2. Is there compelling evidence that God comes first in our lives?
Haggai charges the people to "give careful thought to your ways." He also observed that they have "planted much but harvested little" their lack of satisfaction is evidence against them! Their labor was empty and vain because their priorities were wrong. There are few greater pains than those of a life marked by missed opportunities. Israel’s pain is common to all those who do not have God as their highest priority.
Emptiness and vanity do not happen by accident; they are byproducts of our deliberate choice to undermine God’s role in our lives. God cares more about the focus of our lives than the trappings of our lives. God instructs the Israelites to rebuild the temple so He will be glorified. The emptiness of our lives is not random chance God will oppose our vain pursuits until we turn to Him. This is blessed evidence of His willingness to pursue us.
3. What do we need to do if we discover that God is not our priority?
God’s word to His people in Haggai is the same for us today: "I am with you." If we have wrongly ordered our priorities, repent. Turn to God in submission. Repentance is more than feeling sorry; it is a deep contrition, and attitudinal change of the heart and life, not only of the lips. Obey the will of the Lord.
Verses 8-15 present a path we can emulate whenever we find our priorities out of whack. Praise God for His willingness to oppose us when we are wrong! Jesus Himself is the One who finally and completely brings God the Father the honor and praise He deserves. "I am with you" is the essence of Biblical religion. What a gorgeous, complete, and irreplaceable truth! God desires a relationship with his people that is the point of redemption. When the Word became flesh, He promised all those who followed Him that He would be with them, even to the very end of the age.
What are some resolutions for making God first? These are some good questions to ask.
1. What command has God given me that I have left undone?
2. What single thing can I make plans for that will matter most in ten years and in eternity?
3. How can I do this year to increase my enjoyment of God?

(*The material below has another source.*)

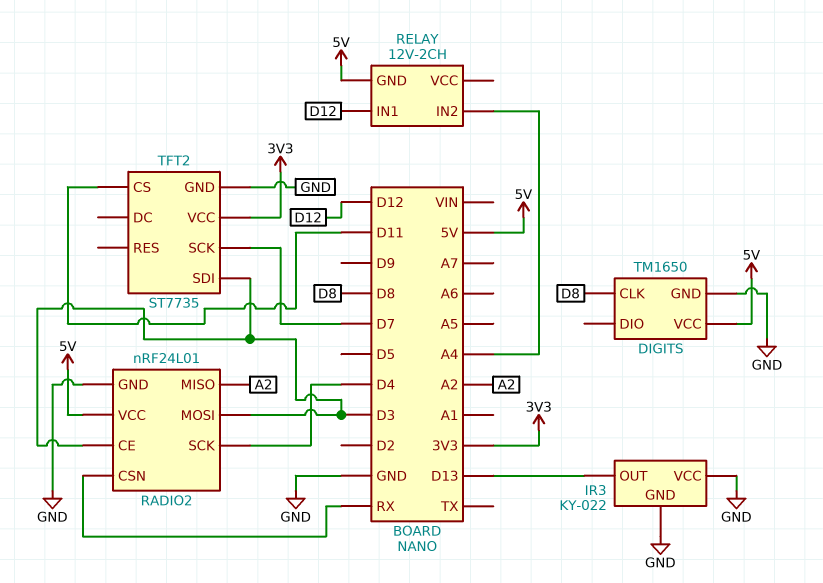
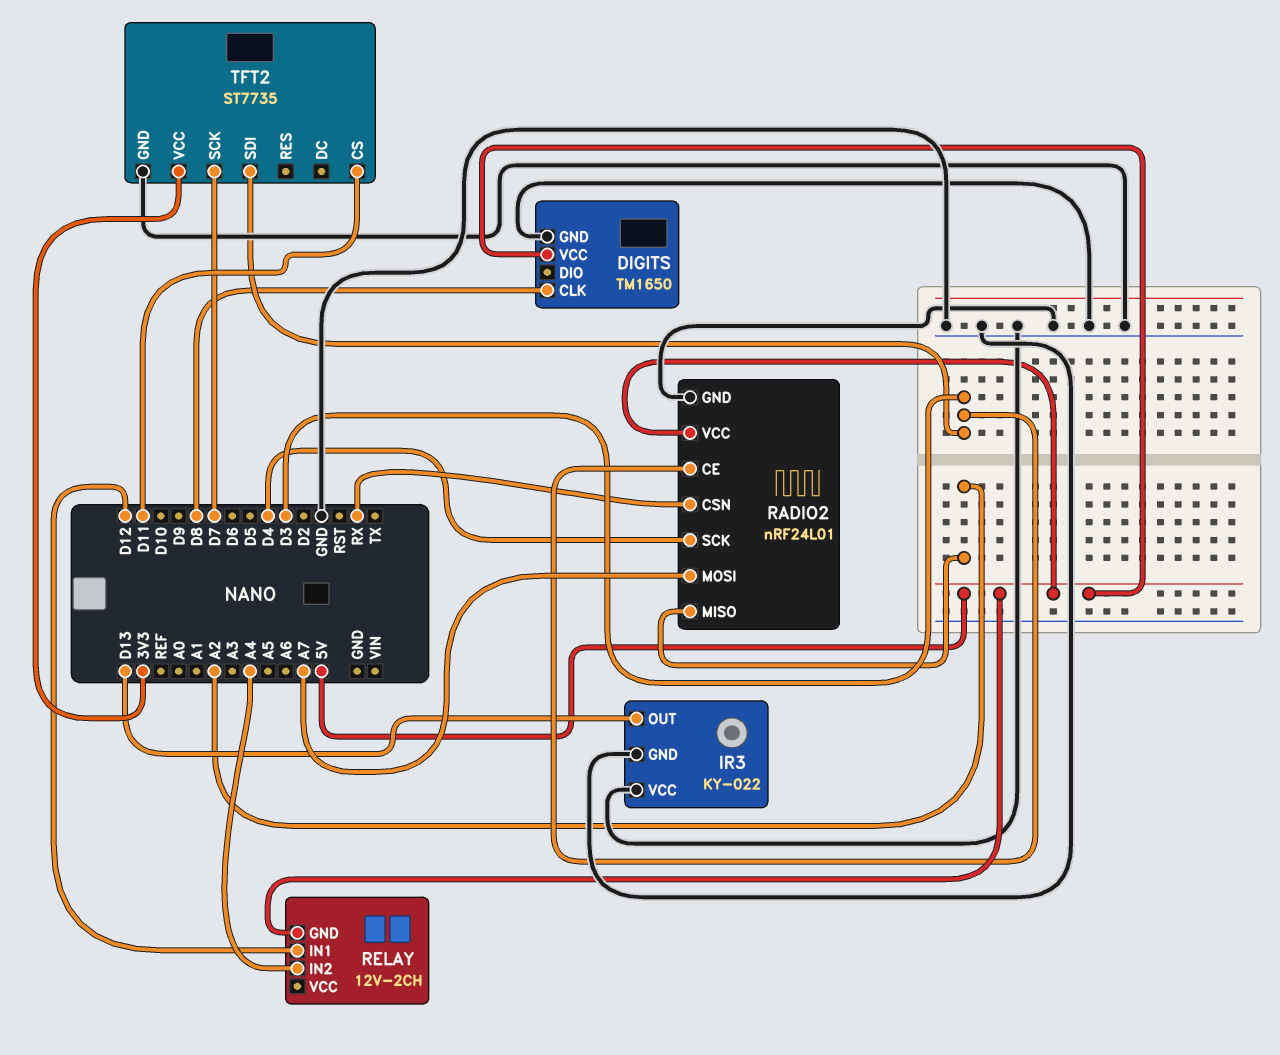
RADIO2 pin MOSI: D3 -> A7

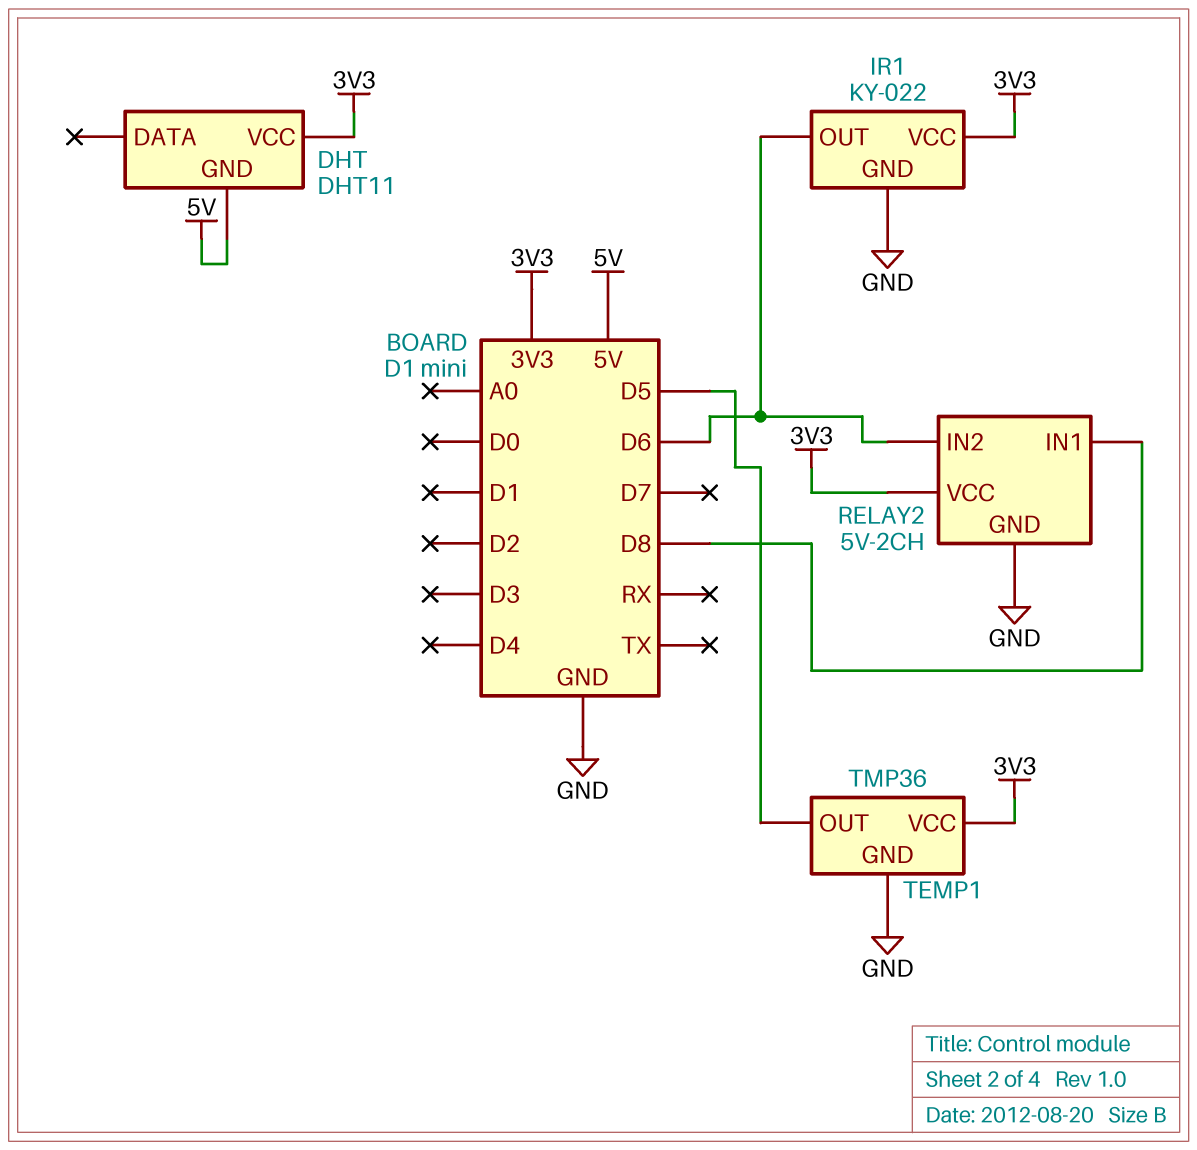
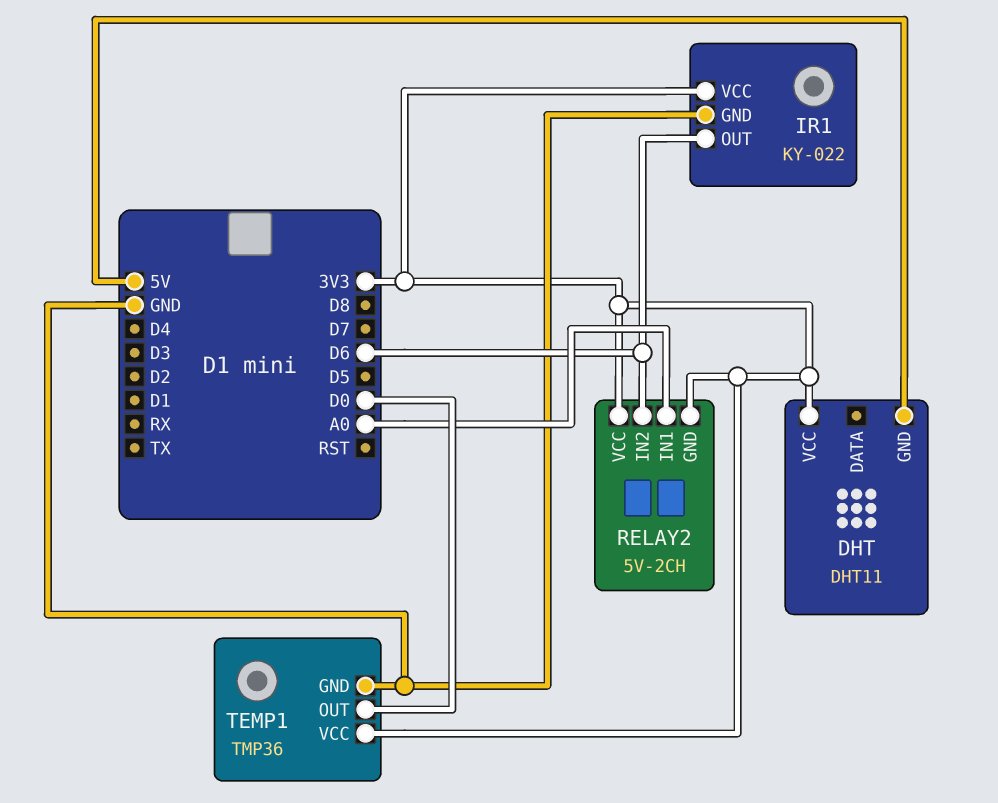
RELAY2 pin GND: GND -> 3V3
RELAY2 pin IN1: D8 -> A0
TEMP1 pin OUT: D5 -> D0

4. What great risk will I take specifically and intentionally for God's honor and praise?
5. What is the most helpful new way I can strengthen my church?
6. For whose salvation will I pray most fervently?
7. What can I do to enrich my prayer life?
8. How can I use my finances to please and honor God?
9. What must I do to leave an enriched spiritual legacy to the next generation?
10. To what ministry will I devote an unprecedented amount of time?
11. What one doctrine do I want to better understand in order to know God better?
To finish well we must start with the right priorities and it’s never too late to make God your priority.